ATI RN
ATI Oncology Quiz
1. The public health nurse is presenting a health-promotion class to a group at a local community center. Which intervention most directly addresses the leading cause of cancer deaths in North America?
- A. Monthly self-breast exams
- B. Smoking cessation
- C. Annual colonoscopies
- D. Monthly testicular exams
Correct answer: B
Rationale: In North America, lung cancer is the leading cause of cancer deaths among both men and women, and the primary risk factor for lung cancer is smoking. Therefore, promoting smoking cessation is a critical public health intervention that directly addresses this significant health issue. By helping individuals quit smoking, healthcare providers can significantly reduce the incidence of lung cancer and associated deaths, making this intervention a priority in cancer prevention efforts.

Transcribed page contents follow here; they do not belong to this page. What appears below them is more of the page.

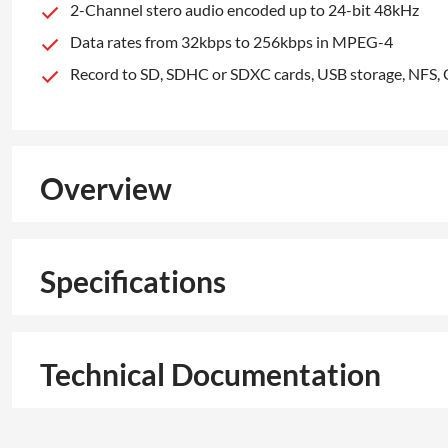
2-Channel stero audio encoded up to 24-bit 48kHz
Data rates from 32kbps to 256kbps in MPEG-4
Record to SD, SDHC or SDXC cards, USB storage, NFS, 
Overview
Specifications
Technical Documentation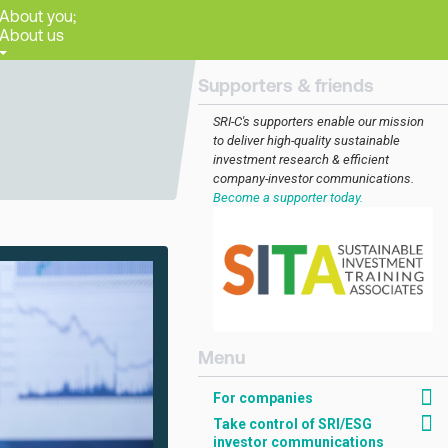
About you;
About us
Supporters & friends
SRI-C's supporters enable our mission
to deliver high-quality sustainable
investment research & efficient
company-investor communications.
Become a supporter today.
[AMCK] For companies
For companies
Take control of SRI/ESG
investor communications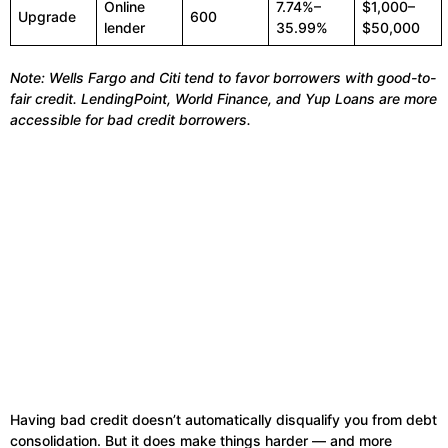
Online
7.74%–
$1,000–
Upgrade
600
lender
35.99%
$50,000
Note: Wells Fargo and Citi tend to favor borrowers with good-to-
fair credit. LendingPoint, World Finance, and Yup Loans are more
accessible for bad credit borrowers.
Having bad credit doesn’t automatically disqualify you from debt
consolidation. But it does make things harder — and more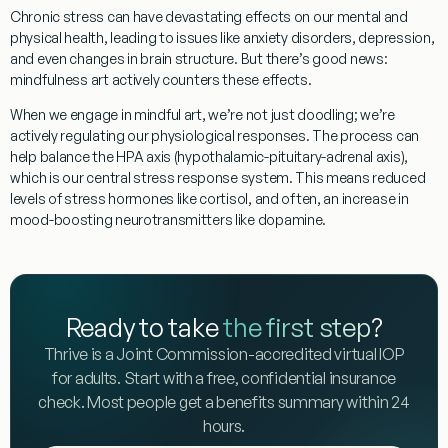
Chronic stress can have devastating effects on our mental and
physical health, leading to issues like anxiety disorders, depression,
and even changes in brain structure. But there’s good news:
mindfulness art
actively counters these effects.
When we engage in mindful art, we’re not just doodling; we’re
actively regulating our physiological responses. The process can
help balance the HPA axis (hypothalamic-pituitary-adrenal axis),
which is our central stress response system. This means reduced
levels of stress hormones like cortisol, and often, an increase in
mood-boosting neurotransmitters like dopamine.
Ready to take
the first step
?
Thrive is a Joint Commission-accredited virtual IOP
for adults. Start with a free, confidential insurance
check. Most people get a benefits summary within 24
hours.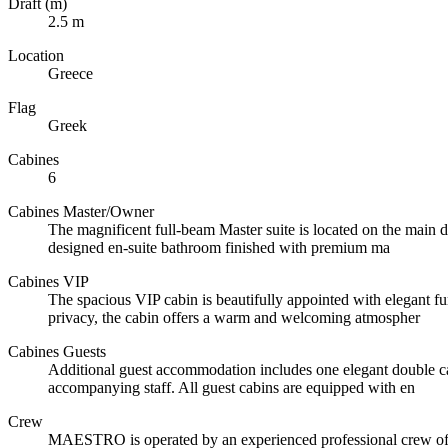
Draft (m)
2.5 m
Location
Greece
Flag
Greek
Cabines
6
Cabines Master/Owner
The magnificent full-beam Master suite is located on the main de
designed en-suite bathroom finished with premium ma
Cabines VIP
The spacious VIP cabin is beautifully appointed with elegant fu
privacy, the cabin offers a warm and welcoming atmospher
Cabines Guests
Additional guest accommodation includes one elegant double cab
accompanying staff. All guest cabins are equipped with en
Crew
MAESTRO is operated by an experienced professional crew of ni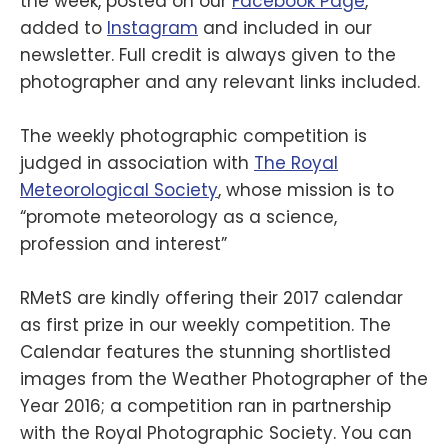
the week, posted on our
Facebook Page
,
added to
Instagram
and included in our
newsletter. Full credit is always given to the
photographer and any relevant links included.
The weekly photographic competition is
judged in association with
The Royal
Meteorological Society
, whose mission is to
“promote meteorology as a science,
profession and interest”
RMetS are kindly offering their 2017 calendar
as first prize in our weekly competition. The
Calendar features the stunning shortlisted
images from the Weather Photographer of the
Year 2016; a competition ran in partnership
with the Royal Photographic Society. You can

2. A nurse in the oncology clinic is providing preoperative education to a client just diagnosed with cancer. The client has been scheduled for surgery in 3 days. What action by the nurse is best?
- A. Call the client at home the next day to review teaching.
- B. Give the client information about a cancer support group.
- C. Provide all the preoperative instructions in writing.
- D. Reassure the client that surgery will be over soon.
Correct answer: A
Rationale: Clients are often overwhelmed by a sudden cancer diagnosis; therefore, it is best for the nurse to call the client at home the next day to review teaching. This approach allows the client time to process the information before the surgery. Choice B may be beneficial but is not the priority at this time. Providing written instructions (Choice C) is helpful but does not offer the personalized interaction needed. Reassuring the client (Choice D) is important but does not address the educational aspect of preoperative preparation.
3. The nurse is caring for a 39-year-old woman with a family history of breast cancer. She requested a breast tumor marking test and the results have come back positive. As a result, the patient is requesting a bilateral mastectomy. This surgery is an example of what type of oncologic surgery?
- A. Salvage surgery
- B. Palliative surgery
- C. Prophylactic surgery
- D. Reconstructive surgery
Correct answer: C
Rationale: Prophylactic surgery refers to the preventive removal of tissues or organs at high risk for developing cancer, even when no cancer is currently present. In this case, the patient has a positive breast tumor marking test and a significant family history of breast cancer, which places her at increased risk for developing the disease. A bilateral mastectomy is performed to significantly reduce this risk by removing both breasts, thereby preventing the potential future occurrence of breast cancer.
4. A client who is at risk for disseminated intravascular coagulation (DIC) has a serum fibrinogen level of 110 mg/dL. The nurse should take which of the following actions first?
- A. Recheck the fibrinogen level in 4 hours
- B. Notify the health care provider
- C. Continue to monitor the client
- D. Administer cryoprecipitate as prescribed
Correct answer: B
Rationale: A serum fibrinogen level of 110 mg/dL indicates a low level, which puts the client at risk for bleeding in DIC. The priority action for the nurse is to notify the health care provider. Rechecking the fibrinogen level may delay necessary interventions, administering cryoprecipitate should be done based on the provider's prescription, and while monitoring is important, immediate notification of the provider is crucial to address the low fibrinogen level promptly.
5. Nurse Farah is caring for a client following a mastectomy. Which assessment finding indicates that the client is experiencing a complication related to the surgery?
- A. Pain at the incision site
- B. Arm edema on the operative side
- C. Sanguineous drainage in the Jackson-Pratt drain
- D. Complaints of decreased sensation near the operative site
Correct answer: B
Rationale: Arm edema on the operative side (lymphedema) is a known complication after a mastectomy. This can indicate impaired lymphatic drainage, leading to fluid accumulation in the arm. Pain at the incision site is expected postoperatively and may not necessarily indicate a complication. Sanguineous drainage in the Jackson-Pratt drain is a common finding in the immediate postoperative period. Complaints of decreased sensation near the operative site could be related to nerve damage or surgical manipulation, but it is not a typical complication after a mastectomy.